Topiramate dose effects on cognition: a randomized double-blind study.

D W Loring1, D J Williamson, K J Meador

  • 1Department of Neurology, Emory University, 101 Woodruff Circle, Suite 6000, Atlanta, GA 30322, USA. dloring@emory.edu

Neurology
|December 15, 2010
PubMed
Summary
This summary is machine-generated.

Topiramate (TPM) can cause dose-dependent cognitive impairment.

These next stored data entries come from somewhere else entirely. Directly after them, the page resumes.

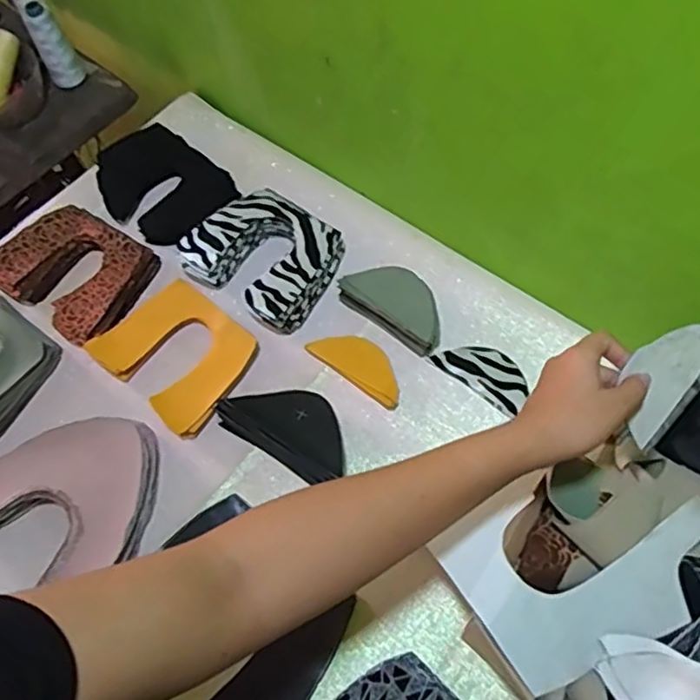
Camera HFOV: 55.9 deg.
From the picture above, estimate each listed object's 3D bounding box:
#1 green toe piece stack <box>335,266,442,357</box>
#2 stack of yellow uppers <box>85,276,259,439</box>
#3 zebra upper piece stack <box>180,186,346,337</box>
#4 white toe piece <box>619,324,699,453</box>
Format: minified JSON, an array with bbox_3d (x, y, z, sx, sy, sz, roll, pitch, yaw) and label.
[{"bbox_3d":[0.050,-0.051,0.698,0.121,0.036,0.058,35,69,20],"label":"green toe piece stack"},{"bbox_3d":[-0.181,0.002,0.693,0.158,0.035,0.121,37,70,20],"label":"stack of yellow uppers"},{"bbox_3d":[-0.094,-0.103,0.733,0.153,0.051,0.131,33,69,19],"label":"zebra upper piece stack"},{"bbox_3d":[0.230,0.017,0.478,0.052,0.004,0.106,33,102,-1],"label":"white toe piece"}]

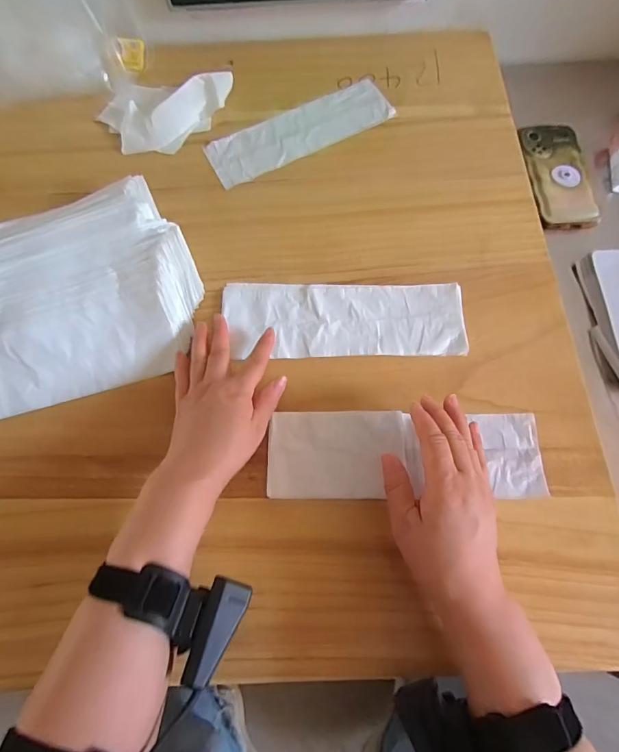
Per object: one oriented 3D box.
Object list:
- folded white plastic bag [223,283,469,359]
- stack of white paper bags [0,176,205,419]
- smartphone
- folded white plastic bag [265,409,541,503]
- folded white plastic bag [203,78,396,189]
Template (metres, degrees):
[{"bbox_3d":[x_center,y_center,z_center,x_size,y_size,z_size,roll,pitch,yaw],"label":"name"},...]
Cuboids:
[{"bbox_3d":[0.035,-0.059,0.449,0.248,0.006,0.086,2,70,2],"label":"folded white plastic bag"},{"bbox_3d":[-0.267,-0.085,0.435,0.293,0.041,0.217,-17,69,-5],"label":"stack of white paper bags"},{"bbox_3d":[0.322,-0.264,0.558,0.079,0.016,0.160,-3,69,0],"label":"smartphone"},{"bbox_3d":[0.088,0.073,0.399,0.251,0.008,0.079,-1,70,1],"label":"folded white plastic bag"},{"bbox_3d":[-0.010,-0.312,0.539,0.240,0.006,0.079,-28,71,-9],"label":"folded white plastic bag"}]

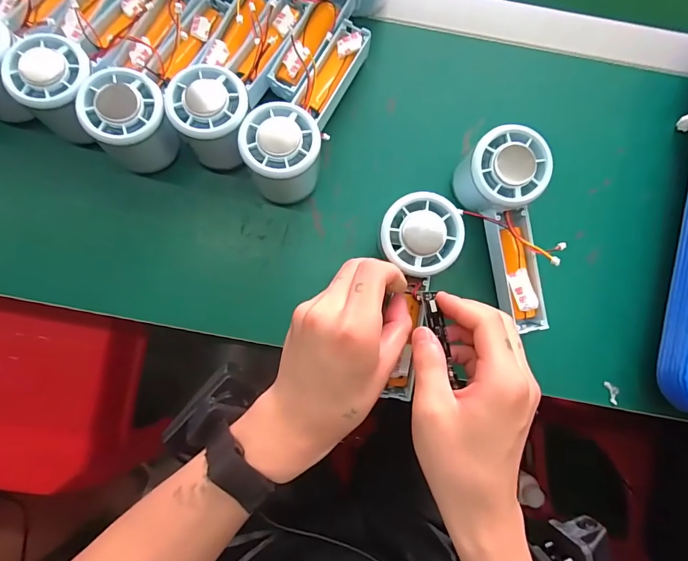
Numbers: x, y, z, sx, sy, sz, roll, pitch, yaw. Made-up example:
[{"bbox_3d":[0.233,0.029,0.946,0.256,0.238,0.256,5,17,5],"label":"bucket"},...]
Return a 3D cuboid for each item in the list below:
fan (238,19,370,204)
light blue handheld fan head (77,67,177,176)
[{"bbox_3d":[-0.027,-0.138,0.312,0.057,0.055,0.152,25,83,1],"label":"fan"},{"bbox_3d":[-0.159,-0.119,0.309,0.055,0.063,0.054,0,83,-2],"label":"light blue handheld fan head"}]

Early cognitive changes at 6 weeks predict later impairment, allowing for early identification of at-risk individuals.

Related Experiment Videos

Area of Science:

  • Neuroscience
  • Pharmacology
  • Clinical Psychology

Background:

  • Topiramate (TPM) is a broad-spectrum antiepileptic drug.
  • TPM has been linked to neuropsychological impairment in epilepsy patients and healthy individuals.

Purpose of the Study:

  • To determine if TPM-induced neuropsychological impairment is dose-dependent.
  • To assess if early cognitive response predicts later outcomes.

Main Methods:

  • 188 healthy adults received placebo or TPM (64-384 mg/day) for 24 weeks.
  • Computerized neuropsychological tests were administered at baseline and 6, 12, and 24 weeks.
  • Reliable Change Index (RCI) analysis quantified individual cognitive changes.

Main Results:

  • Neuropsychological effects were dose-dependent (p < 0.0001).
  • Higher TPM doses led to increased neuropsychological decline (35% at 384 mg vs. 5% placebo).
  • 6-week cognitive changes predicted 24-week outcomes.

Conclusions:

  • TPM-induced neuropsychological impairment is dose-dependent.
  • Early identification of at-risk individuals is possible within 6 weeks of treatment.
  • RCI analysis effectively quantifies individual neuropsychological risk.